(Stored items)
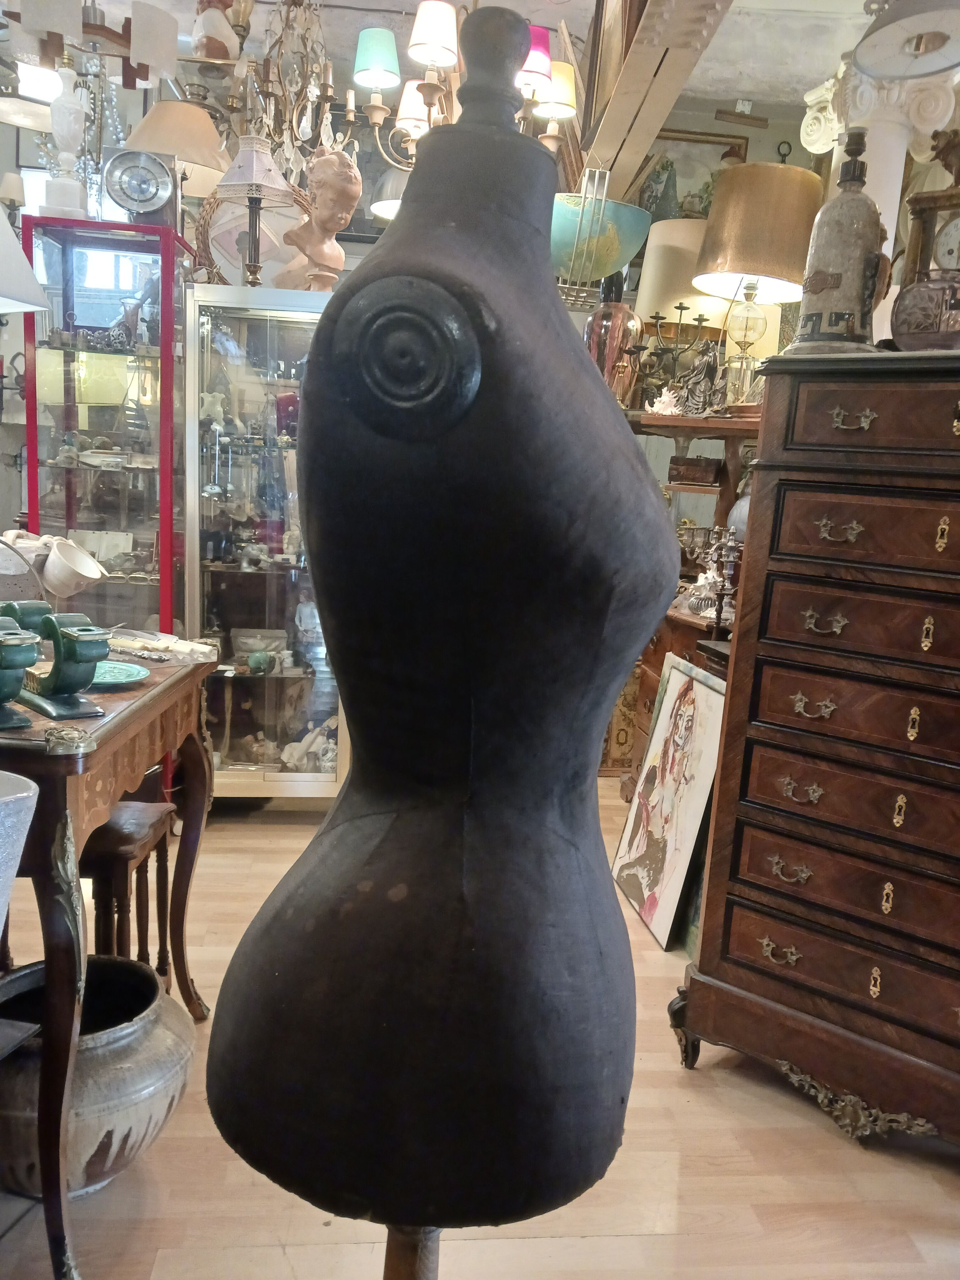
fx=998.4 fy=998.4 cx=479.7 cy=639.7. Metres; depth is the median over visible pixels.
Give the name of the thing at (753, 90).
ceiling
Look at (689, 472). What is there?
wooden box
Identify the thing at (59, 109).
lamp
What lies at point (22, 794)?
bucket
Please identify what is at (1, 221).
lampshade
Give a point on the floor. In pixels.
(692, 1090)
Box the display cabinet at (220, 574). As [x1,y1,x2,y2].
[181,281,349,800]
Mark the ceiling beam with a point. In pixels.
(655, 57)
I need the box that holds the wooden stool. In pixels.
[80,796,174,977]
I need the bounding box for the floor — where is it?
[0,774,959,1279]
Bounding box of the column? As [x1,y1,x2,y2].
[799,57,959,339]
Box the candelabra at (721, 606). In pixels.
[686,527,742,626]
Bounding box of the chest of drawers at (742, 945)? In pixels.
[673,351,959,1152]
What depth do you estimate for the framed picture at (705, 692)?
2.82 m
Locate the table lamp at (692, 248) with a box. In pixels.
[636,217,728,339]
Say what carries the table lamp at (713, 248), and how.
on the shelf
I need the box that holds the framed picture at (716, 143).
[638,126,748,221]
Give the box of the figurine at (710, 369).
[678,345,724,415]
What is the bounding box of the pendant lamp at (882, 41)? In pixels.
[851,0,959,80]
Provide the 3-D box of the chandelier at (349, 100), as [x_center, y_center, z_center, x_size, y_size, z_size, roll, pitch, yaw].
[-0.034,-1.799,2.822,0.686,1.078,0.653,2,10,-6]
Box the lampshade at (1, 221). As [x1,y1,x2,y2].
[0,204,47,315]
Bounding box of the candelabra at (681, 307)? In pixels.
[637,298,722,411]
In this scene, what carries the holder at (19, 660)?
on the wooden table at (143, 695)
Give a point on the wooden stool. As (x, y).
(104, 845)
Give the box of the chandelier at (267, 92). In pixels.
[229,0,352,176]
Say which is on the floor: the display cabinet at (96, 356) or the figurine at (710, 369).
the display cabinet at (96, 356)
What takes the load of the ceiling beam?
attached to the ceiling at (753, 90)
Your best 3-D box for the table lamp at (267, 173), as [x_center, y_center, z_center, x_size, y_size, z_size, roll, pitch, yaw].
[-0.734,-1.397,3.243,0.262,0.567,0.262,2,10,-6]
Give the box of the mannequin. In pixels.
[204,10,674,1279]
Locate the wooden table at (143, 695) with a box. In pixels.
[0,644,220,1279]
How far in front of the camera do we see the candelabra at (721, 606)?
3.07 m
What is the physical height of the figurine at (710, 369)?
0.267 m
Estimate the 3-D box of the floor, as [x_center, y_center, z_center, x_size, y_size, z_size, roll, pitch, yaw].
[-0.368,0.928,2.167,6.791,0.102,7.006,2,10,-6]
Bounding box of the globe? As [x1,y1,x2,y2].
[549,186,650,288]
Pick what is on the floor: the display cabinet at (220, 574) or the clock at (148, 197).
the display cabinet at (220, 574)
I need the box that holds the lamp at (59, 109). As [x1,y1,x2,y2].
[41,58,90,217]
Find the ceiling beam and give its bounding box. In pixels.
[576,0,734,202]
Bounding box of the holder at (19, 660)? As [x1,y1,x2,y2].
[0,603,45,730]
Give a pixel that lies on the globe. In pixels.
(628, 251)
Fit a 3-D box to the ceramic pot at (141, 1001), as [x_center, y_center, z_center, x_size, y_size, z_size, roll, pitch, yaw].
[-0.729,0.766,1.772,0.432,0.315,0.421,10,12,34]
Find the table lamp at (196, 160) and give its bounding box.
[124,97,226,204]
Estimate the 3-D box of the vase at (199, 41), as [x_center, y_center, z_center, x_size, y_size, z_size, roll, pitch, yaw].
[-0.897,-2.142,3.427,0.203,0.366,0.203,0,10,-17]
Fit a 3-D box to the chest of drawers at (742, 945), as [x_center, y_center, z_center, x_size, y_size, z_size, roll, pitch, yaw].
[0.953,0.238,1.981,0.894,1.492,0.519,11,13,37]
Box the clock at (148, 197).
[102,147,175,221]
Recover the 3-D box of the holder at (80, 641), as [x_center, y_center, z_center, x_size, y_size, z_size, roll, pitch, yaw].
[-0.676,0.028,1.599,0.100,0.152,0.247,-6,14,-44]
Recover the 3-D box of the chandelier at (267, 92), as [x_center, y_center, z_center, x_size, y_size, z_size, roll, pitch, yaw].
[-0.593,-1.936,3.144,0.461,0.996,0.483,2,10,-6]
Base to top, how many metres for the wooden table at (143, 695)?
0.822 m
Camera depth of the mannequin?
0.72 m
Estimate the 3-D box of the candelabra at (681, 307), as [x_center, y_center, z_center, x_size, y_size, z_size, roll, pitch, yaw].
[0.731,-1.044,3.733,0.331,0.438,0.216,6,10,14]
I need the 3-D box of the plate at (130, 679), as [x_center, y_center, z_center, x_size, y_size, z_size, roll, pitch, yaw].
[-0.710,0.067,1.848,0.185,0.020,0.185,13,14,44]
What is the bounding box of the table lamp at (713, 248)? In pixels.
[692,160,819,401]
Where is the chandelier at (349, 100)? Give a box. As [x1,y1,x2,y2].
[334,1,580,177]
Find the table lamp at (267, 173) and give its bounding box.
[210,132,297,284]
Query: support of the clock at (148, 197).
on the display cabinet at (96, 356)
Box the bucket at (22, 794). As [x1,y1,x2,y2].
[0,771,39,935]
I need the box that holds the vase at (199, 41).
[189,0,244,60]
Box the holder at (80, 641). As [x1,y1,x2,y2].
[17,606,111,720]
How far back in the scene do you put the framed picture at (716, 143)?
5.24 m
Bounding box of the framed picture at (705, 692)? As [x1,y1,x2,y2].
[609,654,726,948]
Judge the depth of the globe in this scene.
3.51 m
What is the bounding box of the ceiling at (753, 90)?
[7,0,885,111]
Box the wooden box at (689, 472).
[667,455,722,484]
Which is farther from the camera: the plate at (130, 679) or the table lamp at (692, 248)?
the table lamp at (692, 248)
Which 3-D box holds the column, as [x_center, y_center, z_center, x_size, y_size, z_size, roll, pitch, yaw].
[1.293,-0.807,3.453,0.501,2.374,0.504,2,10,-6]
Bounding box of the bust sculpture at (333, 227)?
[274,146,361,291]
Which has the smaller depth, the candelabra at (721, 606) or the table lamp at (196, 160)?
the candelabra at (721, 606)
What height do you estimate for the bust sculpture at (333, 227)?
0.481 m
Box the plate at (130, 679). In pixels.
[88,659,151,688]
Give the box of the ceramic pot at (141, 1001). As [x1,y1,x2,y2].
[0,949,194,1201]
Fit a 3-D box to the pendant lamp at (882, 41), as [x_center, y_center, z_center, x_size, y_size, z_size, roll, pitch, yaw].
[1.127,-1.741,2.448,0.370,0.631,0.383,2,10,-6]
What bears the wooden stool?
on the floor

# WORK ORDER
What is needed is every entry written out word for word, with no pictures.

# OUTPUT FOR THIS EXERCISE
fx=998.4 fy=998.4 cx=479.7 cy=639.7. Metres; depth is the median over visible pixels.
Give the name of the thing at (753, 90).
ceiling
Look at (689, 472). What is there?
wooden box
Identify the thing at (59, 109).
lamp
What lies at point (22, 794)?
bucket
Please identify what is at (1, 221).
lampshade
Give a point on the floor. In pixels.
(692, 1090)
Box the display cabinet at (220, 574). As [x1,y1,x2,y2].
[181,281,349,800]
Mark the ceiling beam with a point. In pixels.
(655, 57)
I need the box that holds the wooden stool. In pixels.
[80,796,174,977]
I need the bounding box for the floor — where is it?
[0,774,959,1279]
Bounding box of the column? As [x1,y1,x2,y2].
[799,57,959,339]
Box the candelabra at (721, 606). In pixels.
[686,527,742,626]
Bounding box of the chest of drawers at (742, 945)? In pixels.
[673,351,959,1152]
What depth do you estimate for the framed picture at (705, 692)?
2.82 m
Locate the table lamp at (692, 248) with a box. In pixels.
[636,217,728,339]
Say what carries the table lamp at (713, 248), and how.
on the shelf
I need the box that holds the framed picture at (716, 143).
[638,126,748,221]
Give the box of the figurine at (710, 369).
[678,345,724,415]
What is the bounding box of the pendant lamp at (882, 41)? In pixels.
[851,0,959,80]
Provide the 3-D box of the chandelier at (349, 100), as [x_center, y_center, z_center, x_size, y_size, z_size, roll, pitch, yaw].
[-0.034,-1.799,2.822,0.686,1.078,0.653,2,10,-6]
Box the lampshade at (1, 221). As [x1,y1,x2,y2].
[0,204,47,315]
Bounding box of the candelabra at (681, 307)? In pixels.
[637,298,722,411]
In this scene, what carries the holder at (19, 660)?
on the wooden table at (143, 695)
Give a point on the wooden stool. As (x, y).
(104, 845)
Give the box of the chandelier at (267, 92). In pixels.
[229,0,352,176]
Say which is on the floor: the display cabinet at (96, 356) or the figurine at (710, 369).
the display cabinet at (96, 356)
What takes the load of the ceiling beam?
attached to the ceiling at (753, 90)
Your best 3-D box for the table lamp at (267, 173), as [x_center, y_center, z_center, x_size, y_size, z_size, roll, pitch, yaw].
[-0.734,-1.397,3.243,0.262,0.567,0.262,2,10,-6]
Give the box of the mannequin. In pixels.
[204,10,674,1279]
Locate the wooden table at (143, 695) with a box. In pixels.
[0,644,220,1279]
How far in front of the camera do we see the candelabra at (721, 606)?
3.07 m
What is the physical height of the figurine at (710, 369)?
0.267 m
Estimate the 3-D box of the floor, as [x_center, y_center, z_center, x_size, y_size, z_size, roll, pitch, yaw].
[-0.368,0.928,2.167,6.791,0.102,7.006,2,10,-6]
Bounding box of the globe? As [x1,y1,x2,y2].
[549,186,650,288]
Pick what is on the floor: the display cabinet at (220, 574) or the clock at (148, 197).
the display cabinet at (220, 574)
I need the box that holds the lamp at (59, 109). As [x1,y1,x2,y2].
[41,58,90,217]
Find the ceiling beam and give its bounding box. In pixels.
[576,0,734,202]
Bounding box of the holder at (19, 660)? As [x1,y1,x2,y2].
[0,603,45,730]
Give a pixel that lies on the globe. In pixels.
(628, 251)
Fit a 3-D box to the ceramic pot at (141, 1001), as [x_center, y_center, z_center, x_size, y_size, z_size, roll, pitch, yaw].
[-0.729,0.766,1.772,0.432,0.315,0.421,10,12,34]
Find the table lamp at (196, 160) and give its bounding box.
[124,97,226,204]
Estimate the 3-D box of the vase at (199, 41), as [x_center, y_center, z_center, x_size, y_size, z_size, roll, pitch, yaw].
[-0.897,-2.142,3.427,0.203,0.366,0.203,0,10,-17]
Fit a 3-D box to the chest of drawers at (742, 945), as [x_center, y_center, z_center, x_size, y_size, z_size, roll, pitch, yaw].
[0.953,0.238,1.981,0.894,1.492,0.519,11,13,37]
Box the clock at (148, 197).
[102,147,175,221]
Recover the 3-D box of the holder at (80, 641), as [x_center, y_center, z_center, x_size, y_size, z_size, roll, pitch, yaw].
[-0.676,0.028,1.599,0.100,0.152,0.247,-6,14,-44]
Recover the 3-D box of the chandelier at (267, 92), as [x_center, y_center, z_center, x_size, y_size, z_size, roll, pitch, yaw].
[-0.593,-1.936,3.144,0.461,0.996,0.483,2,10,-6]
Base to top, how many metres for the wooden table at (143, 695)?
0.822 m
Camera depth of the mannequin?
0.72 m
Estimate the 3-D box of the candelabra at (681, 307), as [x_center, y_center, z_center, x_size, y_size, z_size, roll, pitch, yaw].
[0.731,-1.044,3.733,0.331,0.438,0.216,6,10,14]
I need the 3-D box of the plate at (130, 679), as [x_center, y_center, z_center, x_size, y_size, z_size, roll, pitch, yaw].
[-0.710,0.067,1.848,0.185,0.020,0.185,13,14,44]
What is the bounding box of the table lamp at (713, 248)? In pixels.
[692,160,819,401]
Where is the chandelier at (349, 100)? Give a box. As [x1,y1,x2,y2].
[334,1,580,177]
Find the table lamp at (267, 173) and give its bounding box.
[210,132,297,284]
Query: support of the clock at (148, 197).
on the display cabinet at (96, 356)
Box the bucket at (22, 794). As [x1,y1,x2,y2].
[0,771,39,935]
I need the box that holds the vase at (199, 41).
[189,0,244,60]
Box the holder at (80, 641). As [x1,y1,x2,y2].
[17,606,111,720]
How far back in the scene do you put the framed picture at (716, 143)?
5.24 m
Bounding box of the framed picture at (705, 692)? As [x1,y1,x2,y2].
[609,654,726,948]
Judge the depth of the globe in this scene.
3.51 m
What is the bounding box of the ceiling at (753, 90)?
[7,0,885,111]
Box the wooden box at (689, 472).
[667,455,722,484]
Which is farther from the camera: the plate at (130, 679) or the table lamp at (692, 248)?
the table lamp at (692, 248)
Which 3-D box holds the column, as [x_center, y_center, z_center, x_size, y_size, z_size, roll, pitch, yaw].
[1.293,-0.807,3.453,0.501,2.374,0.504,2,10,-6]
Bounding box of the bust sculpture at (333, 227)?
[274,146,361,291]
Which has the smaller depth, the candelabra at (721, 606) or the table lamp at (196, 160)?
the candelabra at (721, 606)
What height do you estimate for the bust sculpture at (333, 227)?
0.481 m
Box the plate at (130, 679). In pixels.
[88,659,151,688]
Give the box of the ceramic pot at (141, 1001). As [x1,y1,x2,y2].
[0,949,194,1201]
Fit a 3-D box to the pendant lamp at (882, 41), as [x_center, y_center, z_center, x_size, y_size, z_size, roll, pitch, yaw].
[1.127,-1.741,2.448,0.370,0.631,0.383,2,10,-6]
What bears the wooden stool?
on the floor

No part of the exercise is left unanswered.